PROVIDED PASSAGE =>
-- -- --

# check this out guys !!



## drywall guy158 (Dec 31, 2009)

seen this in the check out lane at lowes and had to take a pic of it. all i could say to myself was "are you f n kidding me"


----------



## Arey85 (Jan 2, 2010)

Yea cuz they don't make poly to go over the walls and ceilings before the drywall or anything right.


----------



## PrecisionTaping (Feb 2, 2012)

Is that Myron Ferguson!? lol


----------



## saskataper (Mar 6, 2011)

I can't wait to go into a job and have the home owner tell me "I spray foamed all the joints for you"


----------



## SlimPickins (Aug 10, 2010)

Don't mock the airtight assembly....it's coming soon to a home near you. 

Let's see who's laughing when you've got permanently elastic goo all over everything :yes:

Super-insulation, HRVs, heat-pumps, SIPS panels, ICFs, air-tight assemblies, etc, etc....


----------



## 2buckcanuck (Jul 9, 2010)

SlimPickins said:


> Don't mock the airtight assembly....it's coming soon to a home near you.
> 
> Let's see who's laughing when you've got permanently elastic goo all over everything :yes:
> 
> Super-insulation, HRVs, heat-pumps, SIPS panels, ICFs, air-tight assemblies, etc, etc....


You mean like Canadian Homes:whistling2::yes:


----------

-- -- --

THE RECORDS =>

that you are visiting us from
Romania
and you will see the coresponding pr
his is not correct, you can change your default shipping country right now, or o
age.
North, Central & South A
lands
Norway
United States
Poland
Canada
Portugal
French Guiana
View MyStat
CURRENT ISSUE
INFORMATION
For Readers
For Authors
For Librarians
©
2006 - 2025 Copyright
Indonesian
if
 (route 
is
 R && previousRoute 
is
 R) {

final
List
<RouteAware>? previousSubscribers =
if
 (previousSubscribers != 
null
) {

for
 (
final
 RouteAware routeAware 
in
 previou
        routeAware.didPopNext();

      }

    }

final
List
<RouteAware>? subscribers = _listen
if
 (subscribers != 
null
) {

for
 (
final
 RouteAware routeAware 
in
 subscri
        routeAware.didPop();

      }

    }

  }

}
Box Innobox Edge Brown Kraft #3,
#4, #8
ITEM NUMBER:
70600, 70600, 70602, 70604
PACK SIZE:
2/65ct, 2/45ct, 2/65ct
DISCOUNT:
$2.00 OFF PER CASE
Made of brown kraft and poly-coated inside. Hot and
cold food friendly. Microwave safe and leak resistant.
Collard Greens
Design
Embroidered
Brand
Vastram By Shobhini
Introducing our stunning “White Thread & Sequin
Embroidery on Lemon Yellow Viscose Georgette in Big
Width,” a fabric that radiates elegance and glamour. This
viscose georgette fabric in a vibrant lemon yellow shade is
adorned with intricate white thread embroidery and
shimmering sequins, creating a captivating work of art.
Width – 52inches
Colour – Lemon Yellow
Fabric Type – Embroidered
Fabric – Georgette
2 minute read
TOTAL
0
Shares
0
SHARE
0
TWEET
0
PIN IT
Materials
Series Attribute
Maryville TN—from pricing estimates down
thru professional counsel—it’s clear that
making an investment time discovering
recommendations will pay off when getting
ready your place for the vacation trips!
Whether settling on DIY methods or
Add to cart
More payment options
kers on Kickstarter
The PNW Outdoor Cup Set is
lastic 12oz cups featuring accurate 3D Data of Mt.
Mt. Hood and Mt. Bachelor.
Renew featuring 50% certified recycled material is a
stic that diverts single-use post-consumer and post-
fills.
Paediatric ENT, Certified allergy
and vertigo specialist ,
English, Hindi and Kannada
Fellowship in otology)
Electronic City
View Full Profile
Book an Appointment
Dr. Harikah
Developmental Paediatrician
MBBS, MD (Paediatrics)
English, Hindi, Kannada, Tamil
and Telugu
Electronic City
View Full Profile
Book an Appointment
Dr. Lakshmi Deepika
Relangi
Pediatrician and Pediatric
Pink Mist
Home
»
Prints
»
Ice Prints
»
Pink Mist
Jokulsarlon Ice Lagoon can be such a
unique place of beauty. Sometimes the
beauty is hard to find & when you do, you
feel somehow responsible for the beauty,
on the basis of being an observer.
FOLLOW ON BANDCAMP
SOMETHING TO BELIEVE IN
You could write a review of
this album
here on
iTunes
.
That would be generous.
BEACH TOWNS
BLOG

-- -- --

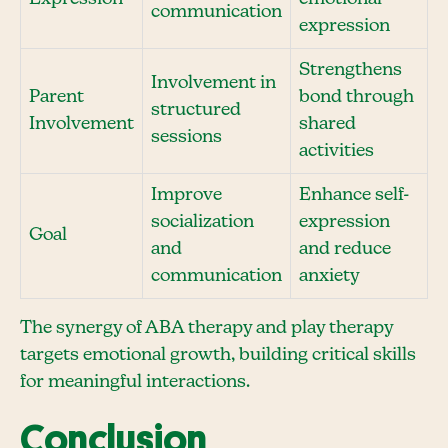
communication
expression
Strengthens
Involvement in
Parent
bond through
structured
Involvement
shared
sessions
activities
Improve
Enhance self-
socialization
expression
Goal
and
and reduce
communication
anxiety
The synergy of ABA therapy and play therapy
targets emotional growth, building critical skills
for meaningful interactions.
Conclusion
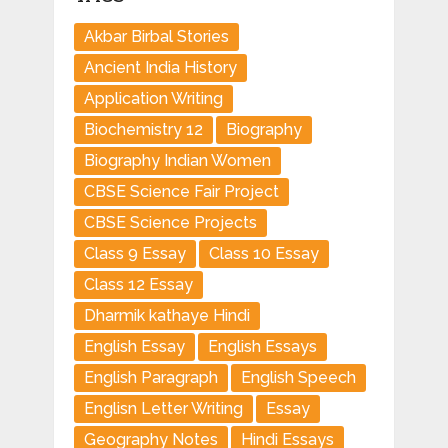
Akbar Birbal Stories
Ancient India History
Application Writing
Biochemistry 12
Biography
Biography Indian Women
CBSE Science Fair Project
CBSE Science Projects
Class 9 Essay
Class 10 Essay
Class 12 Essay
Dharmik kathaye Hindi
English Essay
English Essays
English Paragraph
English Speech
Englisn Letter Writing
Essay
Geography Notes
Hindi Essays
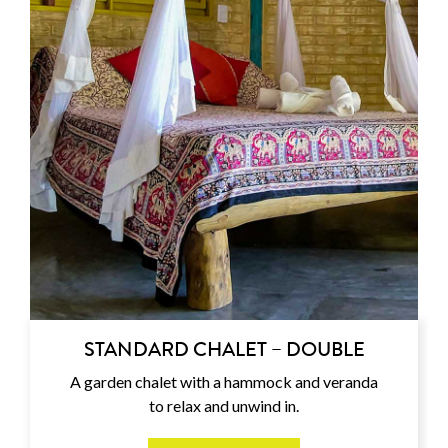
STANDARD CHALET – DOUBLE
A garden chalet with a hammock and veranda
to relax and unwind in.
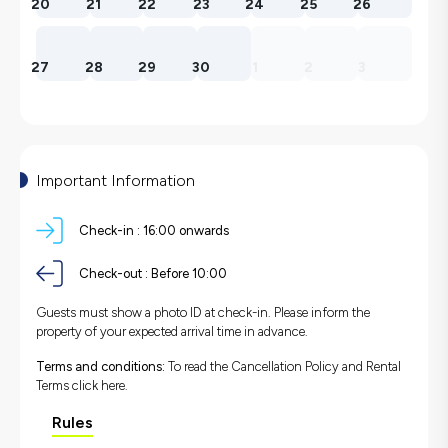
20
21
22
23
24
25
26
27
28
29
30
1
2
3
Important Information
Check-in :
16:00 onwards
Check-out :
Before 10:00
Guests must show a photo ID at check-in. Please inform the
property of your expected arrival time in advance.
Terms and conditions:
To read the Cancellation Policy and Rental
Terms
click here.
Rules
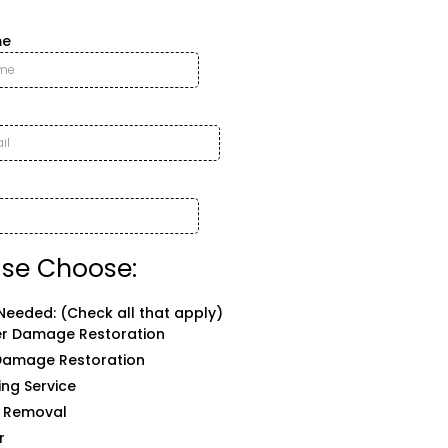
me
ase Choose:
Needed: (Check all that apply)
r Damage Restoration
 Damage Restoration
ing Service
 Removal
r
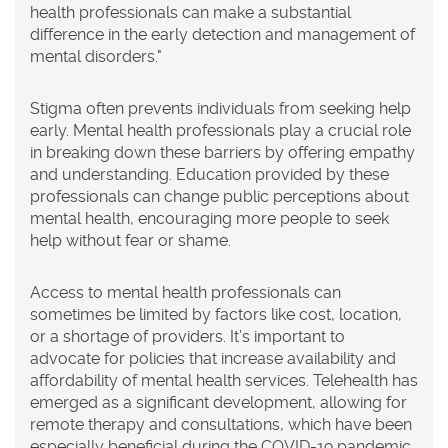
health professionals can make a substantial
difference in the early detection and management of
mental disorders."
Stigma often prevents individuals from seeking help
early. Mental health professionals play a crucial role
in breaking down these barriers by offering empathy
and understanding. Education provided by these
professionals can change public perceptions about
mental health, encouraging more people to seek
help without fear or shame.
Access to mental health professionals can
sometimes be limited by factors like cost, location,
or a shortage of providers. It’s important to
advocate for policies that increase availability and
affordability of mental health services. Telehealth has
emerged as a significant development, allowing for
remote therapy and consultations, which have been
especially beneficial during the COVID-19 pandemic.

-- -- --

TASK INSTRUCTIONS =>
1 – Reproduce the passage of the drywall forum thread that begins at the words "## Arey85 (Jan" and stops after the words "(Feb 2, 2012)".
2 – Please transcribe the lines in the entries that begin at the line containing "health professionals can make a substantial" and stop after the line containing "sometimes be limited".

SOLUTIONS FOR EACH TASK =>
1 –
## Arey85 (Jan 2, 2010)

Yea cuz they don't make poly to go over the walls and ceilings before the drywall or anything right.


----------



## PrecisionTaping (Feb 2, 2012)

2 –
health professionals can make a substantial
difference in the early detection and management of
mental disorders."
Stigma often prevents individuals from seeking help
early. Mental health professionals play a crucial role
in breaking down these barriers by offering empathy
and understanding. Education provided by these
professionals can change public perceptions about
mental health, encouraging more people to seek
help without fear or shame.
Access to mental health professionals can
sometimes be limited by factors like cost, location,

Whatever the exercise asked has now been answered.